Latent Reasoning via Fused Tokens
🔗 Source: arXiv
Latent Thoughts Tuning: Bridging Context and Reasoning with Fused Information in Latent Tokens
🚀 Technical Novelty
- Mechanism: Introduces a Context-Prediction-Fusion mechanism that constructs latent tokens by combining recurrent hidden states with probability-weighted vocabulary embeddings, trained via a progressive three-stage curriculum learning pipeline.
- Nuance: Unlike prior latent methods that suffer from feature collapse (Coconut) or discard context (Soft-Thinking), LT-Tuning dynamically switches between explicit CoT and latent reasoning based on prediction confidence, bridging the distribution gap between input embeddings and output hidden states without external assistants.
💡 Yield
- Outperforms existing latent reasoning baselines by up to 4.3% average accuracy across mathematical benchmarks (1B-8B models).

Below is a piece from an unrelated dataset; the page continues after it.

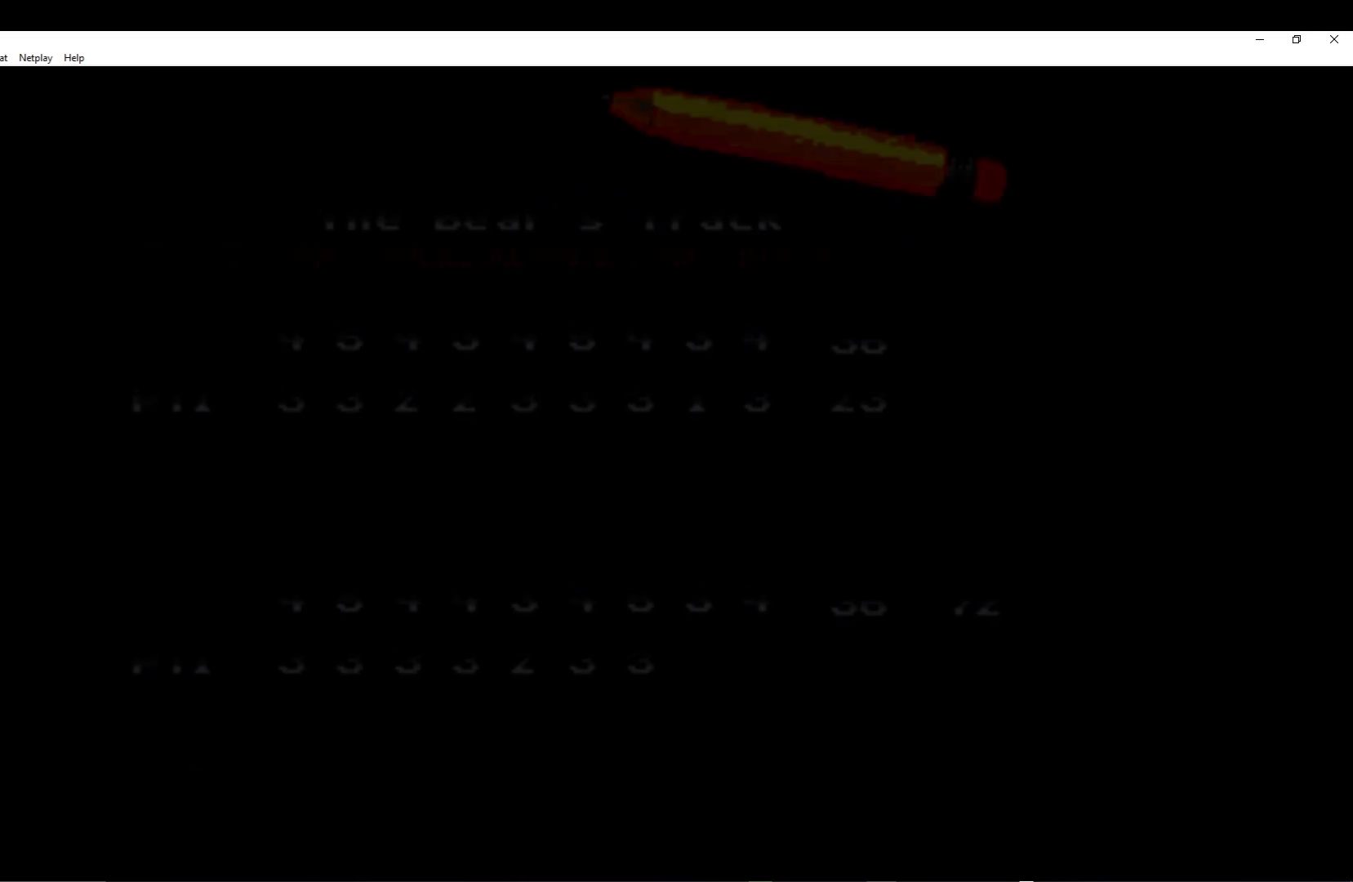
{"buttons": ["A"], "left_stick": "center", "events": [[83, "A", "down"], [183, "A", "up"], [250, "A", "down"], [367, "A", "up"], [450, "A", "down"]]}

- Successfully mitigates feature collapse in larger models with untied embeddings, demonstrating robust scaling behavior where prior methods degrade.
- Enables confidence-driven dynamic allocation of computation, reducing unnecessary inference steps on trivial problems while providing deeper reasoning for complex ones.
⚠️ Limitations
- Requires a three-stage post-training curriculum pipeline, adding complexity to the fine-tuning process compared to standard prompting or simple SFT.
- Performance gains are evaluated primarily on mathematical reasoning benchmarks; generalization to other domains (e.g., code, open-ended generation) is not extensively tested.
- Relies on threshold-based confidence triggering, which may require careful hyperparameter tuning across different model scales and tasks.